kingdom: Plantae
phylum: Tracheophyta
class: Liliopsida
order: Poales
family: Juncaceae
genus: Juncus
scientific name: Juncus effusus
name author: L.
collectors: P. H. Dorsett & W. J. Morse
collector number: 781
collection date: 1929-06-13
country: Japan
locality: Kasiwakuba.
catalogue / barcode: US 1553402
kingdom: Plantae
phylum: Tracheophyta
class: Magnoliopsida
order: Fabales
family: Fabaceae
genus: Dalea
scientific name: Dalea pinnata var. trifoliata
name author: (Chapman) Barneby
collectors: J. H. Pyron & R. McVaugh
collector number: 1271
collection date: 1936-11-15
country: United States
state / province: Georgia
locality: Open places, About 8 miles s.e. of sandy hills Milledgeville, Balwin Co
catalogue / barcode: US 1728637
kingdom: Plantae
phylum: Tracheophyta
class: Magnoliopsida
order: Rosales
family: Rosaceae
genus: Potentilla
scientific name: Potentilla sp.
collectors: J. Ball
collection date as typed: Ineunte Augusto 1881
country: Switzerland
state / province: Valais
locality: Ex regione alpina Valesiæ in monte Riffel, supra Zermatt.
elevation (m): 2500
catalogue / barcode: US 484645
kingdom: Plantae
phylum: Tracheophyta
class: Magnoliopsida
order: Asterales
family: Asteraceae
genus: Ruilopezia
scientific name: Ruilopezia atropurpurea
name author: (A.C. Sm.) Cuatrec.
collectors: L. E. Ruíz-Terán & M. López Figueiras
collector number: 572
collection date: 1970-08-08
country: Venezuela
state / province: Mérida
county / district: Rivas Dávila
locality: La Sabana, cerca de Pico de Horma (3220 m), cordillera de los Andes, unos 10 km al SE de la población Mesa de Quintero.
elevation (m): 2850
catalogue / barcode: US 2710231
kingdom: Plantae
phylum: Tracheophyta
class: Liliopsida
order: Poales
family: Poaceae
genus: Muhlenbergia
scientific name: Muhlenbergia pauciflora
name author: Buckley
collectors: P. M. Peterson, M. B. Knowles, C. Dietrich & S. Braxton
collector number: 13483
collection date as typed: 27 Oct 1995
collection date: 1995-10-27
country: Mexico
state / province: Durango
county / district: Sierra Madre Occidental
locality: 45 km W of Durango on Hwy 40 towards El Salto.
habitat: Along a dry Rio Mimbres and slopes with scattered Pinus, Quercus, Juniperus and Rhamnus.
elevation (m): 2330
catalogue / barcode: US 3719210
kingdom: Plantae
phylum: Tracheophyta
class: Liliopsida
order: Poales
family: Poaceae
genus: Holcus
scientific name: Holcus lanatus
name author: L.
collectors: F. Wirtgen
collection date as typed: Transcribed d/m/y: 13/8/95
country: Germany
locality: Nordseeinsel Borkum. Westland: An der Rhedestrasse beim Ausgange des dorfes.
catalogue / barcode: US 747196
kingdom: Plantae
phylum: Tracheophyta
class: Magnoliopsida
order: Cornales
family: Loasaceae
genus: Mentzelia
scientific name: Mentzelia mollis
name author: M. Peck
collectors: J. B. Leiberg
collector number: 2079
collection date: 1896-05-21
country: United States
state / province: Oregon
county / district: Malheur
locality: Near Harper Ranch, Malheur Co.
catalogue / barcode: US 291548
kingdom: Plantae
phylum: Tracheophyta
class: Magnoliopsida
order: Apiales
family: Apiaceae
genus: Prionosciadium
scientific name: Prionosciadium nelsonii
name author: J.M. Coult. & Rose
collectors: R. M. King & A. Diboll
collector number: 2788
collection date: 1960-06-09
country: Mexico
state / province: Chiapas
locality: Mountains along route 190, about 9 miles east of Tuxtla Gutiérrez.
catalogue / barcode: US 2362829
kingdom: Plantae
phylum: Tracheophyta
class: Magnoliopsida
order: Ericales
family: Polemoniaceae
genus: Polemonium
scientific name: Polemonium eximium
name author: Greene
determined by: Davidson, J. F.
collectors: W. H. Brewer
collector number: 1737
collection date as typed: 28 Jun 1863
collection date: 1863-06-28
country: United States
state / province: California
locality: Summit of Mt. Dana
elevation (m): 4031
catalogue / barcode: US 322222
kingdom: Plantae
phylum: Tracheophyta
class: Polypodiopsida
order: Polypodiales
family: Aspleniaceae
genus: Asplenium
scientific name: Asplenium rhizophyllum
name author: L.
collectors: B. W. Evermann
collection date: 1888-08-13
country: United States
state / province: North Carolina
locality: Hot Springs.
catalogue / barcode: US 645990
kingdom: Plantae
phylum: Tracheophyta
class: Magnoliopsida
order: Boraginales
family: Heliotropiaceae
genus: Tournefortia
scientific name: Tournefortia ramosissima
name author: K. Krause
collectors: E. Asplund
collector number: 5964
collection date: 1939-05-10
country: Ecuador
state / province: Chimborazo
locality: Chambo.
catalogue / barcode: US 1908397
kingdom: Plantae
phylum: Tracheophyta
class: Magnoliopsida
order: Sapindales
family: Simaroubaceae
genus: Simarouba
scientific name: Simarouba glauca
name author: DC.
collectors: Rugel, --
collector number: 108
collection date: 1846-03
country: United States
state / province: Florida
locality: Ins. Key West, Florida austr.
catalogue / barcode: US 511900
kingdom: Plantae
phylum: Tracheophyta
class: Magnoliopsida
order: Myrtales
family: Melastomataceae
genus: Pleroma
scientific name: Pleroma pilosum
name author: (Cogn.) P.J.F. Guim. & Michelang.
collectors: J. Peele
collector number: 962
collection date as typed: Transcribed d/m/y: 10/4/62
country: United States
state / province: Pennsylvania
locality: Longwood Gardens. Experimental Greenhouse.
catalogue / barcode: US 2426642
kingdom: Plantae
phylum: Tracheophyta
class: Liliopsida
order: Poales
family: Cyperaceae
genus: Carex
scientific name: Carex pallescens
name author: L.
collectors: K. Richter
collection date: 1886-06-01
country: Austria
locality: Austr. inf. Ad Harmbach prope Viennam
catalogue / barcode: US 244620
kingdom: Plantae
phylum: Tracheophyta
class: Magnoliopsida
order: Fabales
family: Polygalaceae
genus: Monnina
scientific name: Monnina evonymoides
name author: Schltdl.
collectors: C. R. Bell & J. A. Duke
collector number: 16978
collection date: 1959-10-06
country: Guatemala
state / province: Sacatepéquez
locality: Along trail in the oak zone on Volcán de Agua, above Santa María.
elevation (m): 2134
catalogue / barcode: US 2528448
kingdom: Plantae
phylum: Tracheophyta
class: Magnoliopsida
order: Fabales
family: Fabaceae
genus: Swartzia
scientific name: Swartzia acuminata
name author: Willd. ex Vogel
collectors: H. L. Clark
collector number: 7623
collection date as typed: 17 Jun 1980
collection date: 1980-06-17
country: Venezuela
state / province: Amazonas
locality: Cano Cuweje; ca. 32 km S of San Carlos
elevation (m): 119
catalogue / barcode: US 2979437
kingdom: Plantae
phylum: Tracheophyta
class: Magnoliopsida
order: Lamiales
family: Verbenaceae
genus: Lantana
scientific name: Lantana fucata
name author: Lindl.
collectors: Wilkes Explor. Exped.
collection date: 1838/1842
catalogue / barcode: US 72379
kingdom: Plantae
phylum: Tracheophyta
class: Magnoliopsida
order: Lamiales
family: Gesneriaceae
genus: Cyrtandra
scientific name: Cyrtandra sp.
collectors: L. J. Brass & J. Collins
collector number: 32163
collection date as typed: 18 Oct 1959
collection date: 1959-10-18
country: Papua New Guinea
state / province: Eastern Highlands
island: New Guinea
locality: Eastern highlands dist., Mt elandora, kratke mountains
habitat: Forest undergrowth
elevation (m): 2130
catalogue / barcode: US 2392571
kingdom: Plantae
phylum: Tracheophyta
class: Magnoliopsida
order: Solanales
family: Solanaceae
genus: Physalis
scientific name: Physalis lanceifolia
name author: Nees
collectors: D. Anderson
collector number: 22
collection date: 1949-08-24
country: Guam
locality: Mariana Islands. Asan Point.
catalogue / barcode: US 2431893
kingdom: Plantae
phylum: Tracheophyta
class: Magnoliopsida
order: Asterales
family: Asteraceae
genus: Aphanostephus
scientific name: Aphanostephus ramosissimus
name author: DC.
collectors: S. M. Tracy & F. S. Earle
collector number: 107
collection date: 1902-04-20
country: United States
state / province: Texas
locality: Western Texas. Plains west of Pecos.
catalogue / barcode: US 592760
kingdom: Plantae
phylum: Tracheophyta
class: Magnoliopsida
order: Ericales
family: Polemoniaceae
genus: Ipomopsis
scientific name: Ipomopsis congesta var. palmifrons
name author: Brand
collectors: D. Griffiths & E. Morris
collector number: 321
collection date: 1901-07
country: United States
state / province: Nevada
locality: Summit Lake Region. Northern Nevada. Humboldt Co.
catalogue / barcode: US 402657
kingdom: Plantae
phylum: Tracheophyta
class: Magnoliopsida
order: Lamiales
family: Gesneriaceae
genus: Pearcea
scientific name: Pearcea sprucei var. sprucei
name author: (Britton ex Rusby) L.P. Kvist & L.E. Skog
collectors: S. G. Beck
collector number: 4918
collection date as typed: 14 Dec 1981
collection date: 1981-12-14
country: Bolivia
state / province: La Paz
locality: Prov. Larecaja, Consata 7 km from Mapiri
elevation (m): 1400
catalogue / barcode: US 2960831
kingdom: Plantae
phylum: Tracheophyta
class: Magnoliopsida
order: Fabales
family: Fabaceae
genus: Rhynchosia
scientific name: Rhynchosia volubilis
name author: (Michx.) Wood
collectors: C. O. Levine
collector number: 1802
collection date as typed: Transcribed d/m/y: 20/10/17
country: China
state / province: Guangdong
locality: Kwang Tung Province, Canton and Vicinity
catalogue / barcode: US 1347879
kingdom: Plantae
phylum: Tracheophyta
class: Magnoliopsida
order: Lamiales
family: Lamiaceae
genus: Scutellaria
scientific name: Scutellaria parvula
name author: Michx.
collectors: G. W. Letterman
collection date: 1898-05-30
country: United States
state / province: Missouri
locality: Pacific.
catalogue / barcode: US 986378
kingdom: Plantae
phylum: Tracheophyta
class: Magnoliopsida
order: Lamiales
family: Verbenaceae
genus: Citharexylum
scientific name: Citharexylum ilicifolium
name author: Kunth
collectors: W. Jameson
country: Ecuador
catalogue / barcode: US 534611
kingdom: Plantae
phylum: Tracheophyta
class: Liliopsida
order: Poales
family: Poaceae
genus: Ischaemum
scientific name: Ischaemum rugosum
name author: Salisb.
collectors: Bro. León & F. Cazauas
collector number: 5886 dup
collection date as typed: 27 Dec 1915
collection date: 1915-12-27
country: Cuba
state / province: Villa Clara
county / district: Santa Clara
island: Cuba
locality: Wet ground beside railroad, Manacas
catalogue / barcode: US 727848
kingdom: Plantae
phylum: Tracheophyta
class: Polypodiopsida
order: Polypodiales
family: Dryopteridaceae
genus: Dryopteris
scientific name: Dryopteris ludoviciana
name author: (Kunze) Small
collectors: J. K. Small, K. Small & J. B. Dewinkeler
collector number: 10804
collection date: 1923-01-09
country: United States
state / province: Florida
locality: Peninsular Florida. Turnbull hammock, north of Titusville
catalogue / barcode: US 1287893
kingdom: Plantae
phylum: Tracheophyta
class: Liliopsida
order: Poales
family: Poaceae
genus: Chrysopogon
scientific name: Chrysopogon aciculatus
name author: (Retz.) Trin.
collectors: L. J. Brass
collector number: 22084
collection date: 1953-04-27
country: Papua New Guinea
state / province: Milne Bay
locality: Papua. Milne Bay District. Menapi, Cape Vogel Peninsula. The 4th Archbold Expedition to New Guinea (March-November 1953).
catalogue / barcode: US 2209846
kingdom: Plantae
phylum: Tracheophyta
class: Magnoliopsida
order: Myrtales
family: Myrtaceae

What the task asks: Please copy, word for word, the lines in the records above that run between the line containing "collection date: 1980-06-17" and the line containing "collection date as typed: 14 Dec 1981", inclusive.

Exercise response:
collection date: 1980-06-17
country: Venezuela
state / province: Amazonas
locality: Cano Cuweje; ca. 32 km S of San Carlos
elevation (m): 119
catalogue / barcode: US 2979437
kingdom: Plantae
phylum: Tracheophyta
class: Magnoliopsida
order: Lamiales
family: Verbenaceae
genus: Lantana
scientific name: Lantana fucata
name author: Lindl.
collectors: Wilkes Explor. Exped.
collection date: 1838/1842
catalogue / barcode: US 72379
kingdom: Plantae
phylum: Tracheophyta
class: Magnoliopsida
order: Lamiales
family: Gesneriaceae
genus: Cyrtandra
scientific name: Cyrtandra sp.
collectors: L. J. Brass & J. Collins
collector number: 32163
collection date as typed: 18 Oct 1959
collection date: 1959-10-18
country: Papua New Guinea
state / province: Eastern Highlands
island: New Guinea
locality: Eastern highlands dist., Mt elandora, kratke mountains
habitat: Forest undergrowth
elevation (m): 2130
catalogue / barcode: US 2392571
kingdom: Plantae
phylum: Tracheophyta
class: Magnoliopsida
order: Solanales
family: Solanaceae
genus: Physalis
scientific name: Physalis lanceifolia
name author: Nees
collectors: D. Anderson
collector number: 22
collection date: 1949-08-24
country: Guam
locality: Mariana Islands. Asan Point.
catalogue / barcode: US 2431893
kingdom: Plantae
phylum: Tracheophyta
class: Magnoliopsida
order: Asterales
family: Asteraceae
genus: Aphanostephus
scientific name: Aphanostephus ramosissimus
name author: DC.
collectors: S. M. Tracy & F. S. Earle
collector number: 107
collection date: 1902-04-20
country: United States
state / province: Texas
locality: Western Texas. Plains west of Pecos.
catalogue / barcode: US 592760
kingdom: Plantae
phylum: Tracheophyta
class: Magnoliopsida
order: Ericales
family: Polemoniaceae
genus: Ipomopsis
scientific name: Ipomopsis congesta var. palmifrons
name author: Brand
collectors: D. Griffiths & E. Morris
collector number: 321
collection date: 1901-07
country: United States
state / province: Nevada
locality: Summit Lake Region. Northern Nevada. Humboldt Co.
catalogue / barcode: US 402657
kingdom: Plantae
phylum: Tracheophyta
class: Magnoliopsida
order: Lamiales
family: Gesneriaceae
genus: Pearcea
scientific name: Pearcea sprucei var. sprucei
name author: (Britton ex Rusby) L.P. Kvist & L.E. Skog
collectors: S. G. Beck
collector number: 4918
collection date as typed: 14 Dec 1981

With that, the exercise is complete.